(Change detection outputs)
§
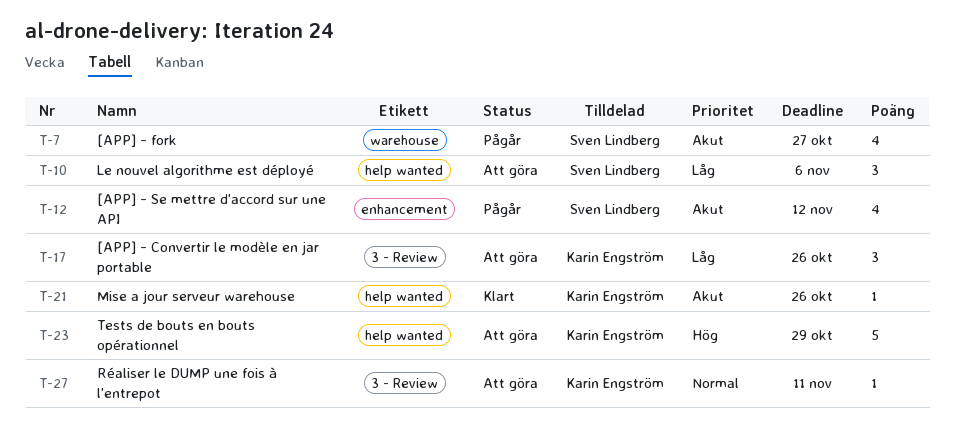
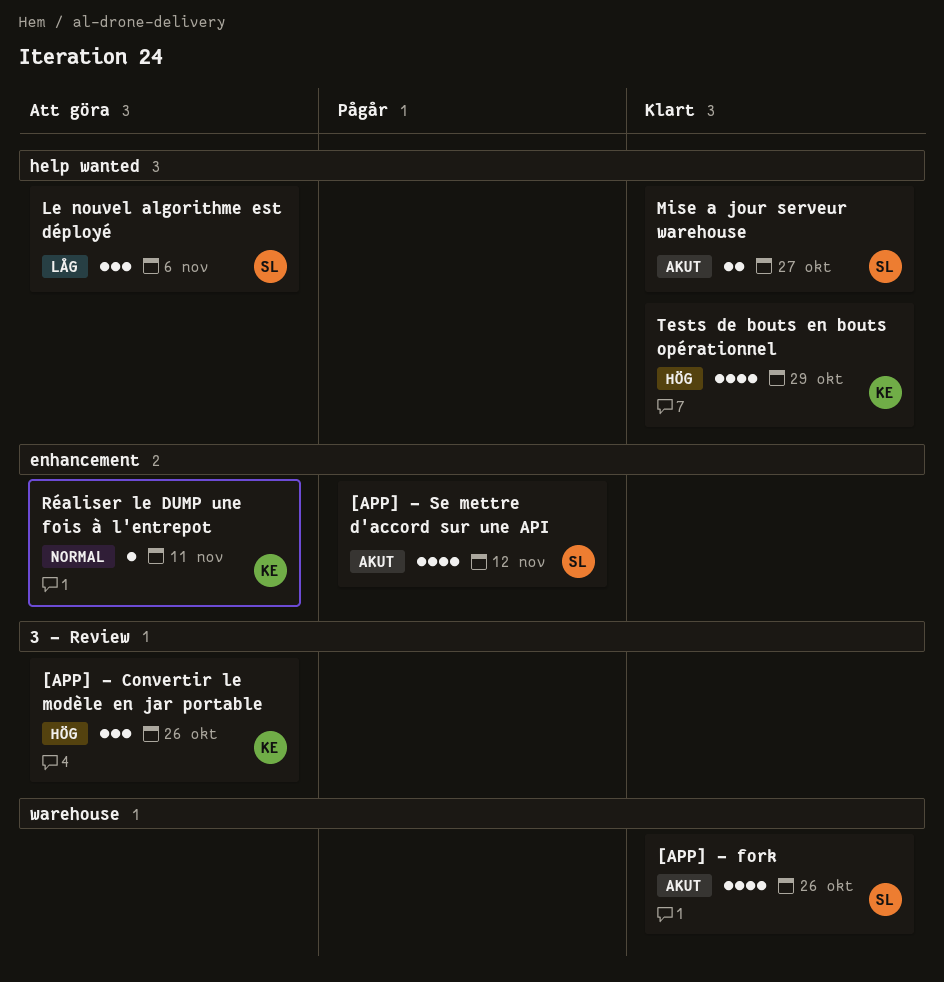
[APP] - Convertir le modèle en jar portable, priority: Låg -> Hög
[APP] - fork, status: Pågår -> Klart
[APP] - fork, due: Oct 27 -> Oct 26
Mise a jour serveur warehouse, owner: Karin Engström -> Sven Lindberg
Mise a jour serveur warehouse, estimate: 1 -> 2
Mise a jour serveur warehouse, due: Oct 26 -> Oct 27
Réaliser le DUMP une fois à l'entrepot, label: 3 - Review -> enhancement
Tests de bouts en bouts opérationnel, status: Att göra -> Klart
Tests de bouts en bouts opérationnel, estimate: 5 -> 4

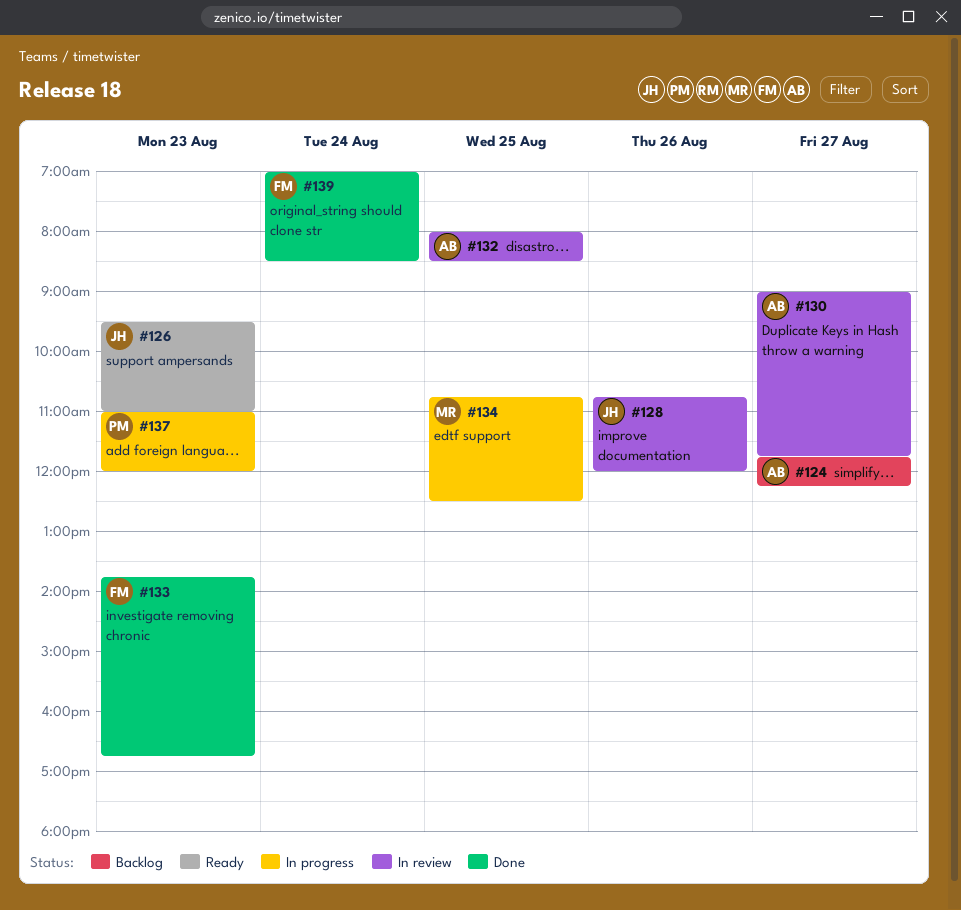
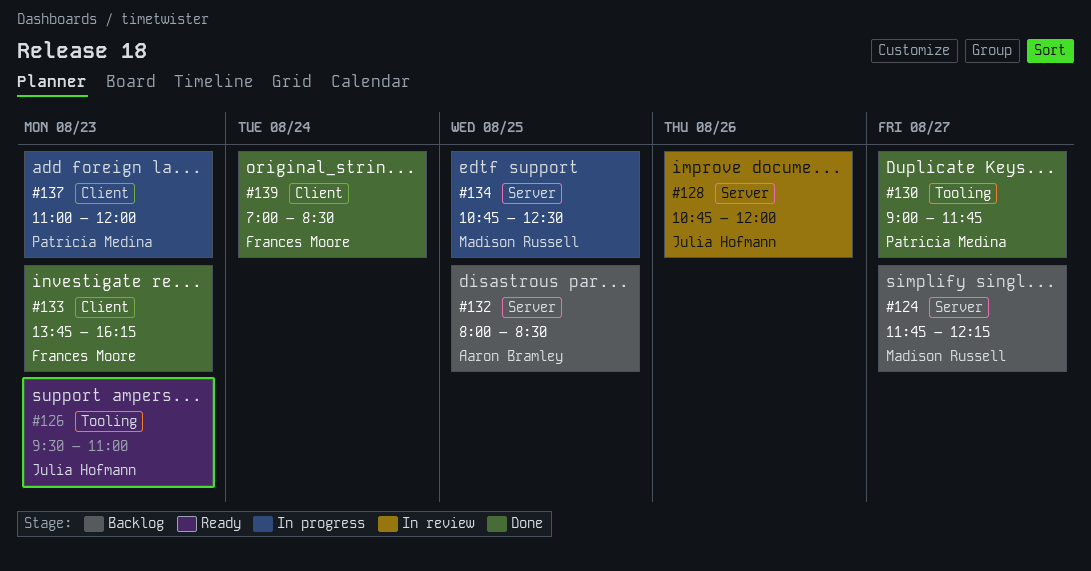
#124, owner: Aaron Bramley -> Madison Russell
#130, status: In review -> Done
#130, owner: Aaron Bramley -> Patricia Medina
#132, status: In review -> Backlog
#133, ends: 16:45 -> 16:15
§
— What the task requires —
Verbatim transcription needed, from the opening line of the entries above through the line containing "Mise a jour serveur warehouse, due: Oct"; pictures do not belong in it.

— The answer —
[APP] - Convertir le modèle en jar portable, priority: Låg -> Hög
[APP] - fork, status: Pågår -> Klart
[APP] - fork, due: Oct 27 -> Oct 26
Mise a jour serveur warehouse, owner: Karin Engström -> Sven Lindberg
Mise a jour serveur warehouse, estimate: 1 -> 2
Mise a jour serveur warehouse, due: Oct 26 -> Oct 27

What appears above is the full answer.